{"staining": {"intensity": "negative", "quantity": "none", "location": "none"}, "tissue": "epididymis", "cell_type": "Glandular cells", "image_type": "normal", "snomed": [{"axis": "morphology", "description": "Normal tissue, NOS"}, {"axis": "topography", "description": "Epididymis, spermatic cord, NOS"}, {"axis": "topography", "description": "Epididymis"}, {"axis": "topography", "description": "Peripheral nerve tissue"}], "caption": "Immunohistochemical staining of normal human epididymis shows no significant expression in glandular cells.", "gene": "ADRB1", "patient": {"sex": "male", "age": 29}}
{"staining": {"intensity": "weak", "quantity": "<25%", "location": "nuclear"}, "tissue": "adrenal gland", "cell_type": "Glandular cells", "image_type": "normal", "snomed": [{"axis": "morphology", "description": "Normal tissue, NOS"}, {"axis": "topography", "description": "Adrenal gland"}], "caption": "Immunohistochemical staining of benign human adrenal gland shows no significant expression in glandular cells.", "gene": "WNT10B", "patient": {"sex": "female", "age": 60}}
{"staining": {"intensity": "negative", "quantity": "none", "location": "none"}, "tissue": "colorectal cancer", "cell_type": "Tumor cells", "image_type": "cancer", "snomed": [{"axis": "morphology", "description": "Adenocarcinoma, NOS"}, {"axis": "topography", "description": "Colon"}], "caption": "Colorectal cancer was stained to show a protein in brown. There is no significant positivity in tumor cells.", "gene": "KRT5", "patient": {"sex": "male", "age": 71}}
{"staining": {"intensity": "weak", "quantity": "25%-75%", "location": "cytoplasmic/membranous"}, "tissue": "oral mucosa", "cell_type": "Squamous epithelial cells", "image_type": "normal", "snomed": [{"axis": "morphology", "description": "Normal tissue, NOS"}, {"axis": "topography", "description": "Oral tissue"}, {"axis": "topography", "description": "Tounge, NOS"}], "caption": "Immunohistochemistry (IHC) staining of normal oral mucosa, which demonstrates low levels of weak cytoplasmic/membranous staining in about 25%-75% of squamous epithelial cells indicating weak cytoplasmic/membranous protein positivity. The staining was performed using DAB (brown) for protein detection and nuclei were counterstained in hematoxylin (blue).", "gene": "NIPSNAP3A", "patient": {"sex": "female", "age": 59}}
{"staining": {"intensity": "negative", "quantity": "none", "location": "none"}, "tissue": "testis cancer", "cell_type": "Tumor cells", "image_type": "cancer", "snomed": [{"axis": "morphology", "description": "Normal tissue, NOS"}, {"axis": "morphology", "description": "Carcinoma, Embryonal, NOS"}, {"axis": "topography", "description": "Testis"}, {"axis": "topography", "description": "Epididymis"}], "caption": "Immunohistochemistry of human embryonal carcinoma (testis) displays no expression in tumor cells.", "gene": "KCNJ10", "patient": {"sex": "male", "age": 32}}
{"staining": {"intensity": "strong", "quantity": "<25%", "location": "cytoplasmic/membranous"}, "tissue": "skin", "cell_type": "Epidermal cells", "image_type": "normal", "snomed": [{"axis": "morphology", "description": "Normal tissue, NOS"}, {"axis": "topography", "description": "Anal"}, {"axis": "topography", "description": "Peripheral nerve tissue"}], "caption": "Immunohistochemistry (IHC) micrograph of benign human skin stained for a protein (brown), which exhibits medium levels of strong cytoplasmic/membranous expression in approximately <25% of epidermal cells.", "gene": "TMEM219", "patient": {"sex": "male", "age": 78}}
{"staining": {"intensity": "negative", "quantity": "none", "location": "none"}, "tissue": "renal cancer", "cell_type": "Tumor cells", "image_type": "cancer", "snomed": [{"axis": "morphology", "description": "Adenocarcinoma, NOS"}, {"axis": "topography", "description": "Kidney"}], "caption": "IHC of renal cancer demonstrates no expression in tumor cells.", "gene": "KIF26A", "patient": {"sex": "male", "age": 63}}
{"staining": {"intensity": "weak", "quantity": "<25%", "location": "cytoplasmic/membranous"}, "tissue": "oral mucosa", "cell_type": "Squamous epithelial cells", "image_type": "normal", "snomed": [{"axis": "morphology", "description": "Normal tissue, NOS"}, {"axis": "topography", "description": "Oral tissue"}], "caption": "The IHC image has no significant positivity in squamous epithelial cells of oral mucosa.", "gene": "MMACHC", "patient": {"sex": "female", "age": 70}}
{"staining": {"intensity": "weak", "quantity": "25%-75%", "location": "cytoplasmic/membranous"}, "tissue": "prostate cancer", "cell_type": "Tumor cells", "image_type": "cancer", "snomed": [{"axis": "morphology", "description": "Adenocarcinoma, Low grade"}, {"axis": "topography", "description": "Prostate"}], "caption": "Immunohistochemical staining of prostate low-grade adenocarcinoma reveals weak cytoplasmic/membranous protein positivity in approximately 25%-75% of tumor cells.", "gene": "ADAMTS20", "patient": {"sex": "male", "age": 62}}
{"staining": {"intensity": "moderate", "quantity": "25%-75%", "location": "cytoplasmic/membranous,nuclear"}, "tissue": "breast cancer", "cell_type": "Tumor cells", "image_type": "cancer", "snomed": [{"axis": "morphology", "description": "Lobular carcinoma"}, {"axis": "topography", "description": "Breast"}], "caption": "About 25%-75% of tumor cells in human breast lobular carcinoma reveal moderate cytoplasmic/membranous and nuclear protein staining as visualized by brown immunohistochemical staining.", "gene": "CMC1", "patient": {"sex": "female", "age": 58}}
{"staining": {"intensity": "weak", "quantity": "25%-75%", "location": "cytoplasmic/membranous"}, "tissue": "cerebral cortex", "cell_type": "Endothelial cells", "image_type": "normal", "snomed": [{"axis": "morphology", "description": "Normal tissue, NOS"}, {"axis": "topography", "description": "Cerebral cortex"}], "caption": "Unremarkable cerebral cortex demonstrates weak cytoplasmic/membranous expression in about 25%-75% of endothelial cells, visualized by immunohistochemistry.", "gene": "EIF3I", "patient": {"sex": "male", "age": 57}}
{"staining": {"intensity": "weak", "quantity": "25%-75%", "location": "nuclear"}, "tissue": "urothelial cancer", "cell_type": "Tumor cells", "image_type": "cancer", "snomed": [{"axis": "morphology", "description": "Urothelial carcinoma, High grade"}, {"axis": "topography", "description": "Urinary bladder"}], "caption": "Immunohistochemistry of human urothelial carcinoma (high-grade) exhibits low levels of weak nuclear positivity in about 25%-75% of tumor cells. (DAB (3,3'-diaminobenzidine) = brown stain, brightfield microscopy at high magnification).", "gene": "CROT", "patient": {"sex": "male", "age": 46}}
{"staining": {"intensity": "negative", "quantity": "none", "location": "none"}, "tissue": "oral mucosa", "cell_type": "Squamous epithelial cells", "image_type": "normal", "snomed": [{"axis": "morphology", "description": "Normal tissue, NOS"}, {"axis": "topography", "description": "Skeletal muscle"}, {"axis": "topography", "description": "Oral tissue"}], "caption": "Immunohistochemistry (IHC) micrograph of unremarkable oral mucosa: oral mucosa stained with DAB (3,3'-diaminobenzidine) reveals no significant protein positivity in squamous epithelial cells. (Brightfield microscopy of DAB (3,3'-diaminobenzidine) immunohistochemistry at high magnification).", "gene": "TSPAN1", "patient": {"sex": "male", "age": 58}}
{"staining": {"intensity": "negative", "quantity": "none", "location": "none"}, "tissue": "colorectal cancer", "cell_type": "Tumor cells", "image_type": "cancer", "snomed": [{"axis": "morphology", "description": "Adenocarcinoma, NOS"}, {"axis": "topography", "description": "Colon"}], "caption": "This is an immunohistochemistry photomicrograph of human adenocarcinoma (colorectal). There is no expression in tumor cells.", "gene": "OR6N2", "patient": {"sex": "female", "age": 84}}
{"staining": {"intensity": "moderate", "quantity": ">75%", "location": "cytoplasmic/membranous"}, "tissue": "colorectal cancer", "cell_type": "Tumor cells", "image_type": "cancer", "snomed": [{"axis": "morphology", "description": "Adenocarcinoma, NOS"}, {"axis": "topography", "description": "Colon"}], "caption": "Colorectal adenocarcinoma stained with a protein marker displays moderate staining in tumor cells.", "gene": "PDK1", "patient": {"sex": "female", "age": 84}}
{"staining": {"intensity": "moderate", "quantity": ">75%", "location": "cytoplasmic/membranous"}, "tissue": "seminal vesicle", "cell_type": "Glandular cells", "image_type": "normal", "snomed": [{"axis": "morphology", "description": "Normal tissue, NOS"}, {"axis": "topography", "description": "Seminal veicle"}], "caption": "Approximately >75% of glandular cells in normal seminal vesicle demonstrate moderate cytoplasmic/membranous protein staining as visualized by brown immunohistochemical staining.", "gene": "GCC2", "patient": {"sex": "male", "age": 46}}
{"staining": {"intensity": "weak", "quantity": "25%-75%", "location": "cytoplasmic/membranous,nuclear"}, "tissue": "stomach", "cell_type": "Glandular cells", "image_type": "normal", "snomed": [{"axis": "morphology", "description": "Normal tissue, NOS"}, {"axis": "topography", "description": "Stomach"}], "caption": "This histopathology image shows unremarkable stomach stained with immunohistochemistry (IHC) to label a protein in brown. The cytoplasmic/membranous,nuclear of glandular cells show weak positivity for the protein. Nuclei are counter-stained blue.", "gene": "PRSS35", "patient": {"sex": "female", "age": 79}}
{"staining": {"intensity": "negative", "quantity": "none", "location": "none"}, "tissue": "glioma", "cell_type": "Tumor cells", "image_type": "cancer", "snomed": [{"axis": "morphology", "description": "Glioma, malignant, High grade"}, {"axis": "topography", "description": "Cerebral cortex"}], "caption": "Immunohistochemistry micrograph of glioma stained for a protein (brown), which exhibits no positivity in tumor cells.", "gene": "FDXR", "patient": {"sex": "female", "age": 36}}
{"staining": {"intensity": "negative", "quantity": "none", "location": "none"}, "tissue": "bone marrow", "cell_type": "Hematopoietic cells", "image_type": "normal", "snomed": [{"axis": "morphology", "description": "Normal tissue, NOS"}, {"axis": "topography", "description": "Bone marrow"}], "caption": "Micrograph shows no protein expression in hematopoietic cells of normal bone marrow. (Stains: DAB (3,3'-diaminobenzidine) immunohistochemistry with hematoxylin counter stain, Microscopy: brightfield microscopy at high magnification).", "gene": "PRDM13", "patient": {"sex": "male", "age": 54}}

=-=-=

Goal of the exercise -
Take from the listing above each line containing "hematoxylin".

Finished exercise -
{"staining": {"intensity": "weak", "quantity": "25%-75%", "location": "cytoplasmic/membranous"}, "tissue": "oral mucosa", "cell_type": "Squamous epithelial cells", "image_type": "normal", "snomed": [{"axis": "morphology", "description": "Normal tissue, NOS"}, {"axis": "topography", "description": "Oral tissue"}, {"axis": "topography", "description": "Tounge, NOS"}], "caption": "Immunohistochemistry (IHC) staining of normal oral mucosa, which demonstrates low levels of weak cytoplasmic/membranous staining in about 25%-75% of squamous epithelial cells indicating weak cytoplasmic/membranous protein positivity. The staining was performed using DAB (brown) for protein detection and nuclei were counterstained in hematoxylin (blue).", "gene": "NIPSNAP3A", "patient": {"sex": "female", "age": 59}}
{"staining": {"intensity": "negative", "quantity": "none", "location": "none"}, "tissue": "bone marrow", "cell_type": "Hematopoietic cells", "image_type": "normal", "snomed": [{"axis": "morphology", "description": "Normal tissue, NOS"}, {"axis": "topography", "description": "Bone marrow"}], "caption": "Micrograph shows no protein expression in hematopoietic cells of normal bone marrow. (Stains: DAB (3,3'-diaminobenzidine) immunohistochemistry with hematoxylin counter stain, Microscopy: brightfield microscopy at high magnification).", "gene": "PRDM13", "patient": {"sex": "male", "age": 54}}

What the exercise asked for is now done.